A machine learning model has helped scientists discover hundreds of genetic mutations in cancer that are undetectable by current genome sequencing, according to a study published in the journal Science Advances.
These findings provide new targets for cancer classification and potential therapy, according to Feng Yue, PhD, the Duane and Susan Burnham Professor of Molecular Medicine and senior author of the study.
“Our work identified many previously unknown fusion events in cancer genomes and also captured novel regulatory mechanism for known oncogenes,” said Yue, who is also an associate professor of Biochemistry and Molecular Genetics, of Pathology and director of the Center for Cancer Genomics at the Robert H. Lurie Comprehensive Cancer Center of Northwestern University.
Within each cell, long strands of DNA need to be precisely folded and organized so that they can fit inside the nucleus, which is usually only a few micrometers in diameter. Previously, Yue and his collaborators showed that structural variants in cancer genomes, such as inversions or translocations, can be detected in genomic analytic tools such as Hi-C.
These patterns can be recognized by computer algorithms as indicators for structural variation. Further, these large structural variations are usually missed by whole genome sequencing (WGS) and even long read sequencing such as Nanopore, according to Yue.
“WGS is very good at detecting base pair mutations and short insertions or deletions, but has a hard time detecting larger variation,” said Yue, who is also the director of the Center for Advanced Molecular Analysis at the Institute for Artificial Intelligence in Medicine.
In this study, Yue and his collaborators collected a set of curated high-confidence structural variations of different types from eight cancer cell lines. These were used to train a deep learning model — named EagleC — to learn the hidden patterns buried in these signals. The results were generally concordant with traditional genome sequencing techniques, with 70 to 80 percent of genomic variation also found by either WGS or Nanopore sequencing.

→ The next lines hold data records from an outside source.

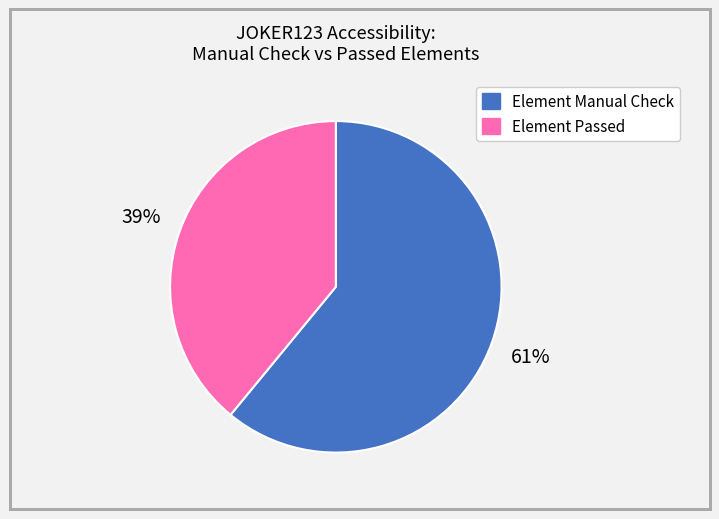

Is there a majority slice in this chart?

Yes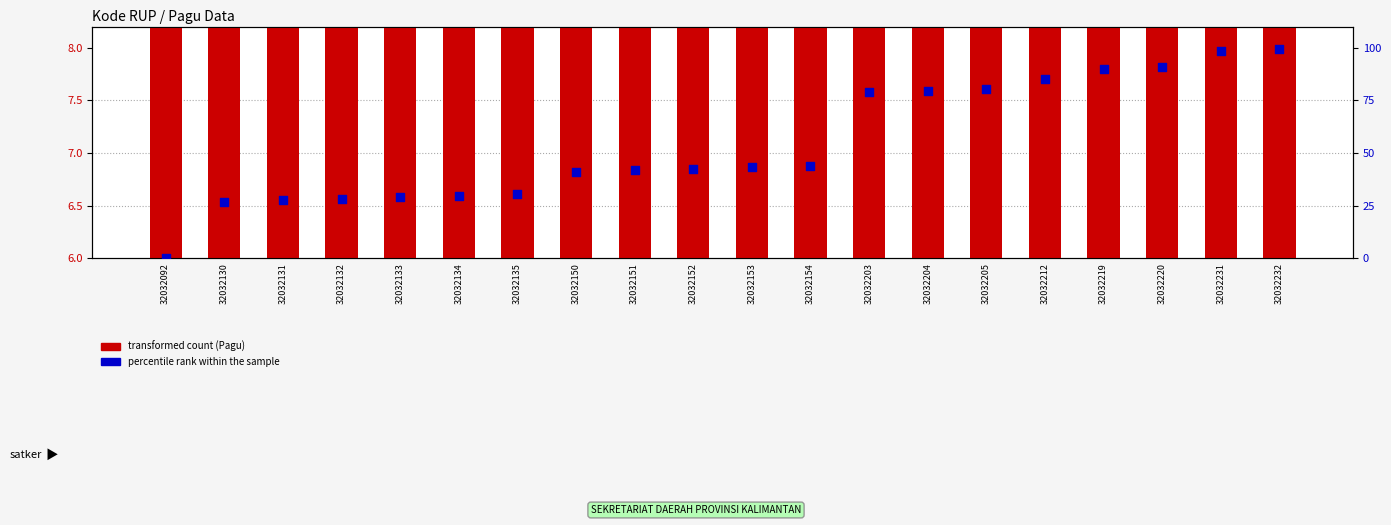

Which series has the largest total across all categories?

percentile rank within the sample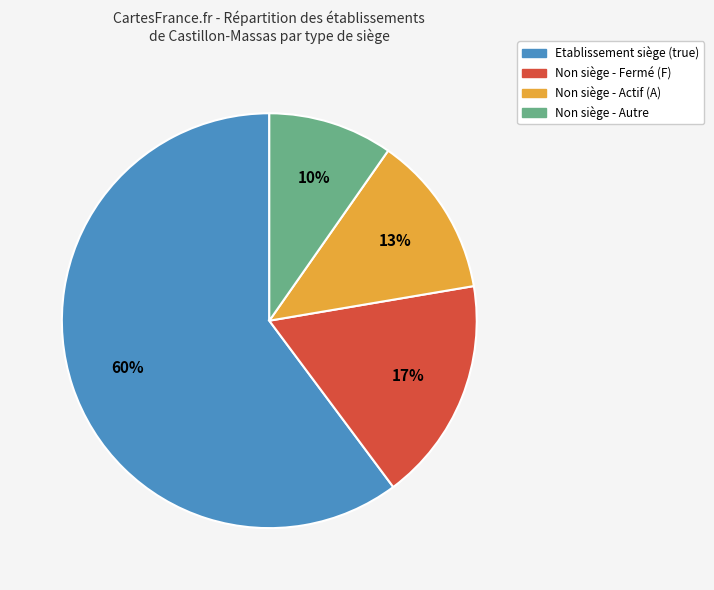

To the nearest percent, what is the average slice percentage?

25%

However, EagleC found hundreds of additional fusion events that were missed by whole-genome sequencing or long-reads sequencing. These newly discovered events represent 10 to 20 percent of the total genetic variations detected by Hi-C, according to Yue.
Many of these fusion events cause linkage between an oncogene and a distal enhancer that is usually located on another chromosome. These events, called “enhancer-hijacking,” can lead to upregulation of oncogenes.

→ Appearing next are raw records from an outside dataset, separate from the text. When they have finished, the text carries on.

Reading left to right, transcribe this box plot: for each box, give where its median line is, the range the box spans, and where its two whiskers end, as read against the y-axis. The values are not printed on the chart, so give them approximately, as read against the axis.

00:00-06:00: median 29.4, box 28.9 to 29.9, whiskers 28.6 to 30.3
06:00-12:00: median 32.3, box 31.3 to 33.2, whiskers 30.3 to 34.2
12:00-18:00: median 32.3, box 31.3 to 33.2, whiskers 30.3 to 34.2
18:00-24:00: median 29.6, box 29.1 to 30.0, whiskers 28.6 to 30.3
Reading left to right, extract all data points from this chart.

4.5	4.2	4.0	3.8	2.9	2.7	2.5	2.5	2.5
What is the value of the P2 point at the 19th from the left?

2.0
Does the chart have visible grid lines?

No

In the study, investigators used EagleC to search for structural variation in more than 100 cancer cell lines and patient samples, finding additional fusion events that could be missed by whole genome sequencing. Using this model could expand knowledge of structural variation and their impact on cancer-related genes, according to Yue. This could be especially useful in prostate and breast cancer, two of the most common cancers that also have a high frequency of fusion events.
“We could see if there are differences in therapy response in cancers with fusion events and cancers without,” Yue said. “Our findings also present cancer researchers with many novel regulators that control essential oncogenes and pathways.”

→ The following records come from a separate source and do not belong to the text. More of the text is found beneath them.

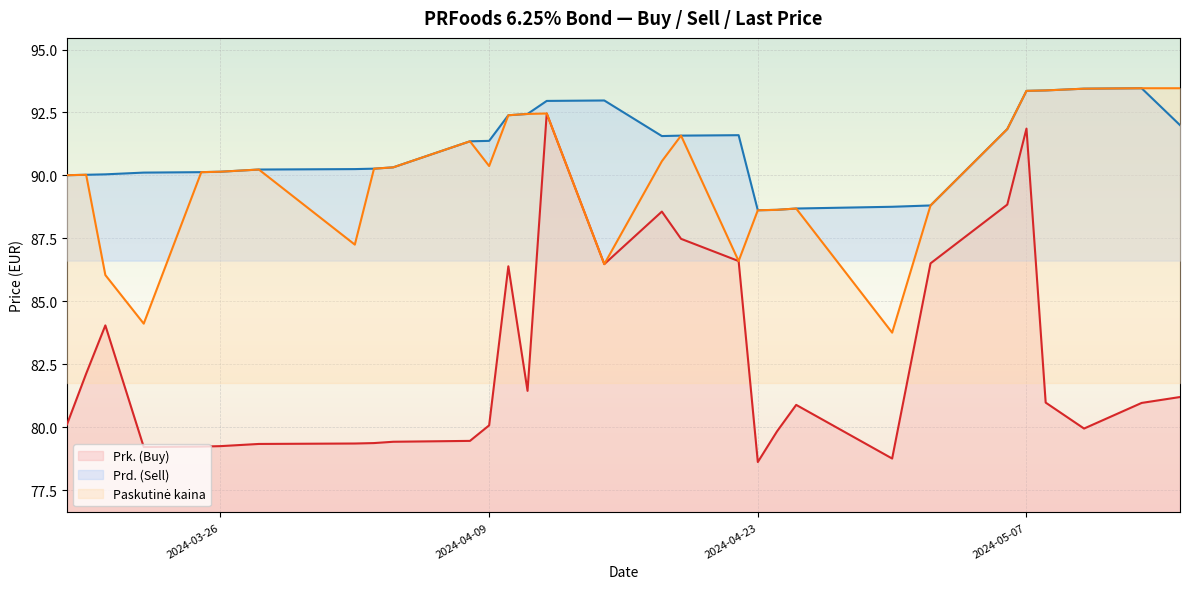

How many interior local valleys does the Paskutinė kaina series have?

6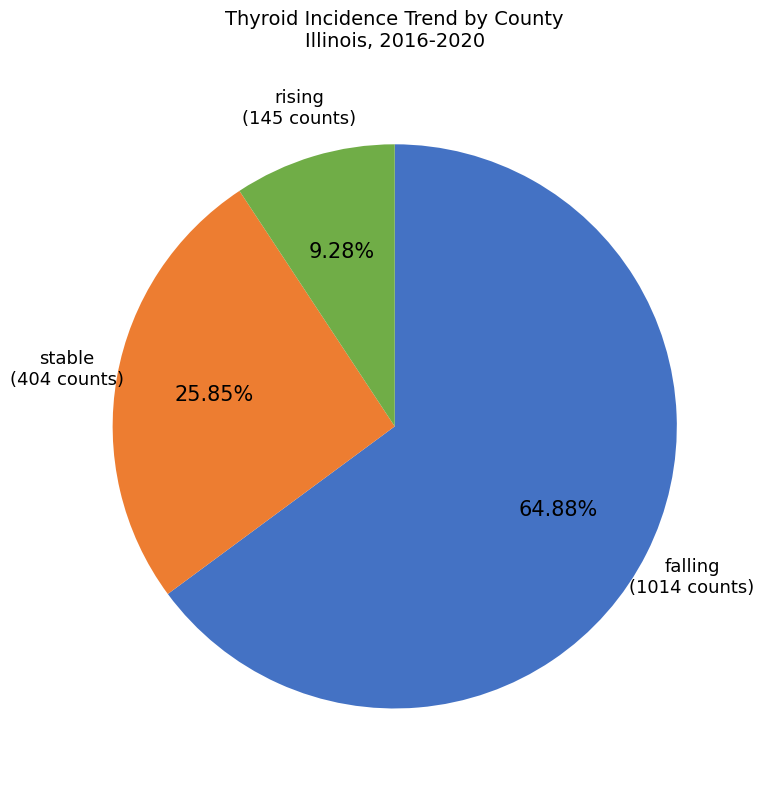

To the nearest percent, what is the average slice percentage?

33%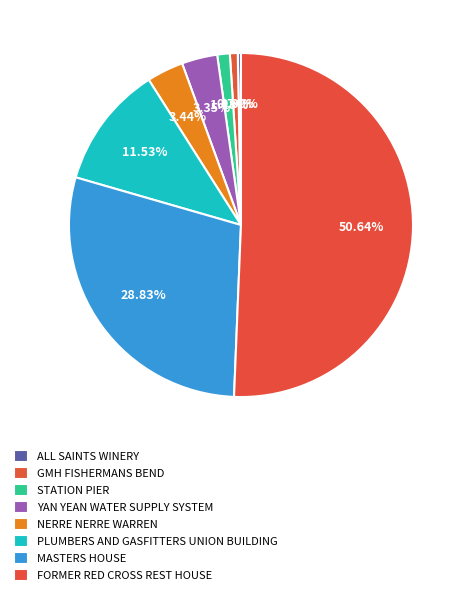

How many segments does this pie chart have?

8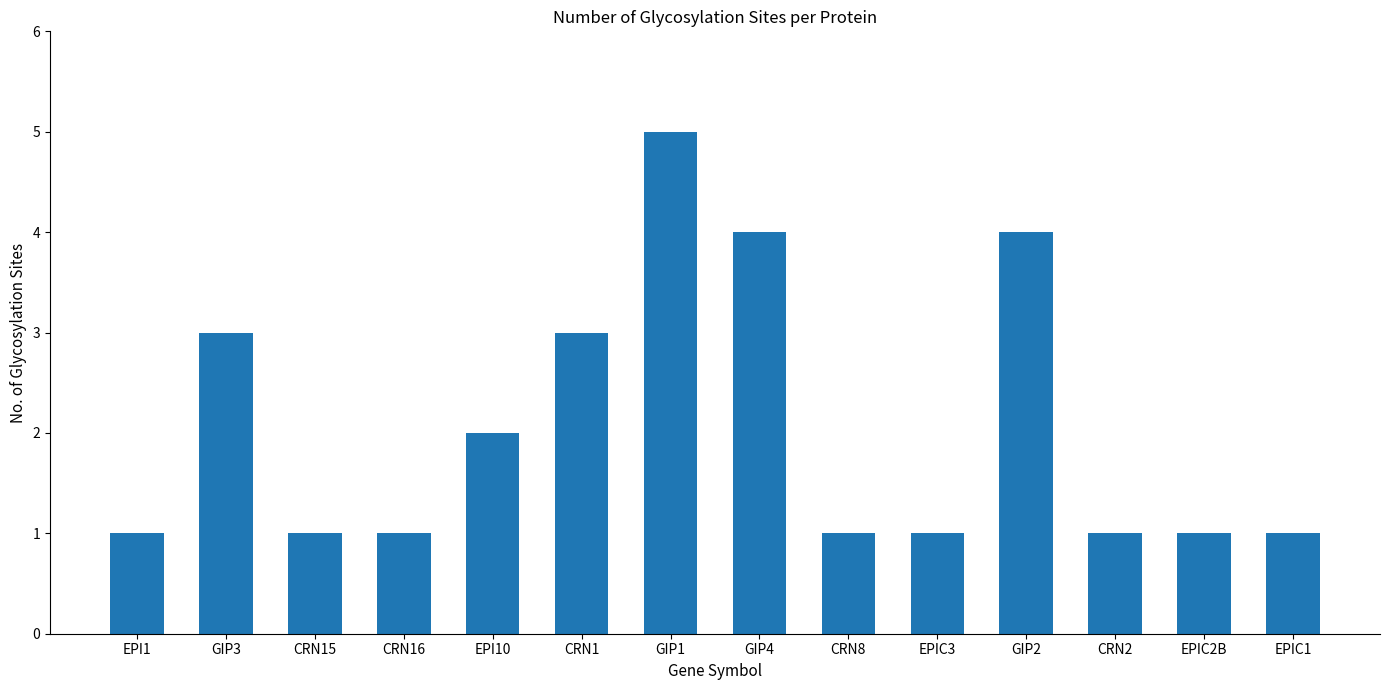

What is the value of the 12th bar from the left?

1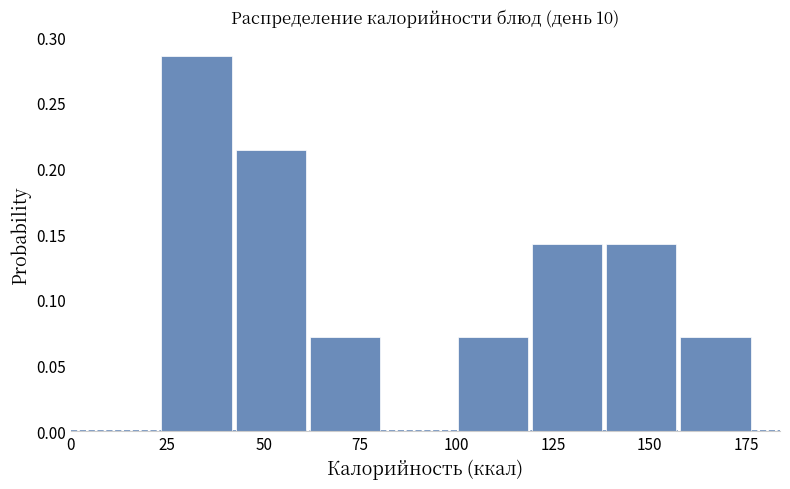

Around what value on the x-axis is the tallest bar? Give the approximate position of its centre, as read against the axis.

35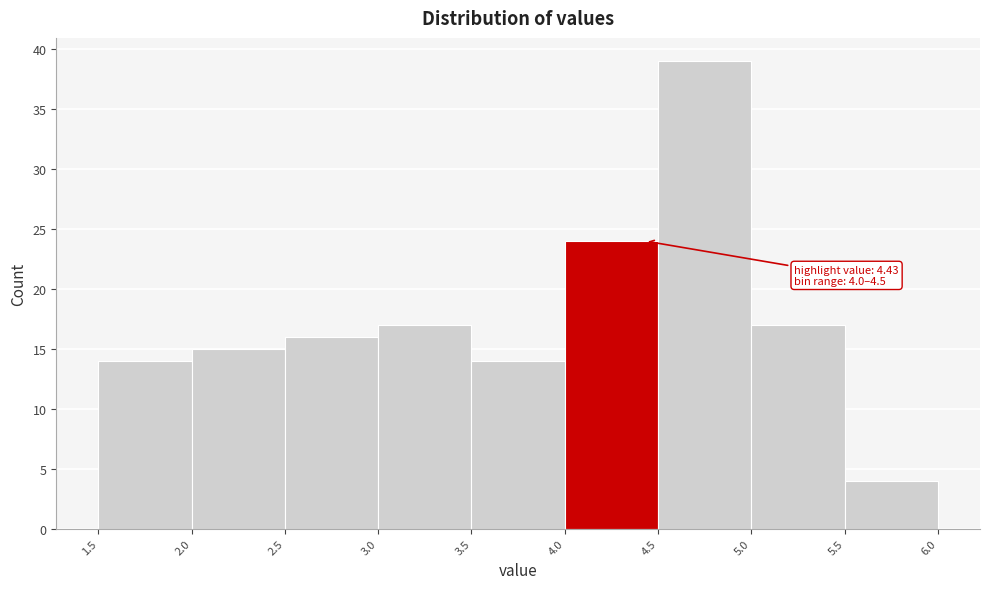

Which range on the x-axis has the tallest bar?

4.5 to 5.0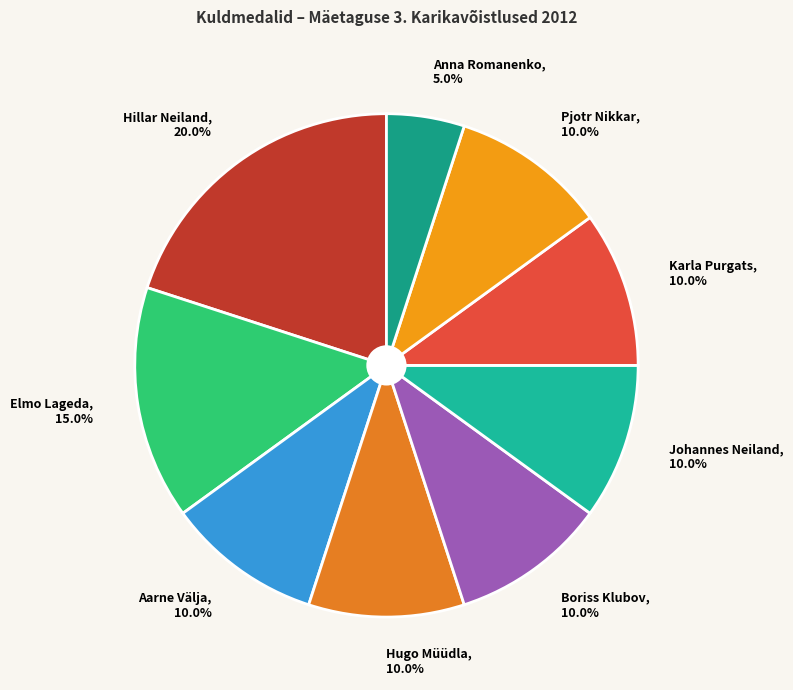

Between Johannes Neiland, 10.0% and Elmo Lageda, 15.0%, which is larger?

Elmo Lageda, 15.0%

EagleC can also be used to detect structural variation in single-cell Hi-C analysis, where data is sparse. This allows scientists to examine heterogeneity between individual cancer cells.
In the future, Yue said he hopes to apply this model to more cancer samples and look for potential drugs targeting the new fusion events discovered in the current study.
Xiaotao Wang, PhD, postdoctoral fellow in the Yue laboratory, was lead author of the study.
The study was supported by NIH grants 5R01HG011207, 5R35GM124820, 5R01HG009906 and 1U24HG012070.